PWD must satisfy all of the following criteria to be enrolled in the study: - Aged 65 or above - Living at home - Have a diagnosis of a dementia - Able to do standing Tai Chi (e.g. not be wheelchair bound) - Willing to attend weekly Tai Chi classes - Willing to attend a focus group (intervention pilot phase only) Informal carers must satisfy all of the following criteria: - Able to commit to supporting the PWD by participating in data collection throughout the study and in the intervention components if allocated to the intervention group (minimum of 2 times per week in-person, but ideally more) - Able to do standing Tai Chi (e.g. not be wheelchair bound) - Willing to attend weekly Tai Chi classes - Willing to attend a focus group (intervention pilot phase only).

Exclusion Criteria

PWD: - Living in a care home - In receipt of palliative care - Do not have a diagnosis of dementia - Indicate that they have: Severe dementia OR A Lewy body dementia or dementia with Parkinson’s disease OR Severe sensory impairment - Are already currently practising (on average once a week or more) or have been practising within the past six months (on average once a week or more) Tai Chi or similar exercise (Qigong, yoga, or Pilates) - Are currently under the care of or have been referred to a falls clinic for assessment, or are currently attending a balance exercise programme (e.g. Otago classes) - Lack mental capacity to provide informed consent Carers: - Indicate that they have severe sensory impairment a - Lack mental capacity to provide informed consent.

Study summary:

Amongst people aged over 65, people with dementia (PWD) are much more likely to fall, and be injured, than those without dementia. Being injured from falling over is the main reason why older people attend the hospital A&E department. PWD often experience longer hospital stays following a fall, and may become confused which can be stressful for the carer; and a considerable cost to the NHS. There is evidence that exercise programmes help to prevent falling. Can a Tai Chi exercise programme prevent falls among PWD living at home? We will investigate whether practising Tai Chi over several months improves ability to balance (because standing balance is a good indicator of how likely someone is to fall). People with mild to moderate dementia who live at home are eligible to take part with their regular care-giver as a ‘pair’. The PWD must be aged 65 years or older and both must be willing and able to do standing Tai Chi. At baseline, the researcher will visit the pair at home to assess the participants’ balance, memory skills, and general well-being. Pairs will be randomly assigned to either Tai Chi and usual care (intervention) or usual care only (control). Pairs in the intervention group will practice Tai Chi together in a weekly group class held locally, and at home, and will complete a diary of how much time was spent doing Tai Chi over six months.
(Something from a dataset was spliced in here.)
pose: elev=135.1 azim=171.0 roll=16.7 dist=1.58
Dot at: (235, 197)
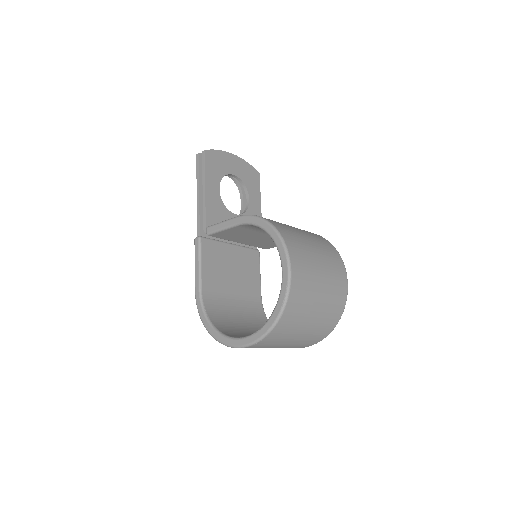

All participants will complete diaries showing how often they fell and whether falls caused an injury. The baseline assessment will be repeated at six months. A researcher will collect feedback from the pair to see whether the intervention could be (further) tailored to the need of PWD and carers. The change in ability to balance over six months will be compared between PWD in each group.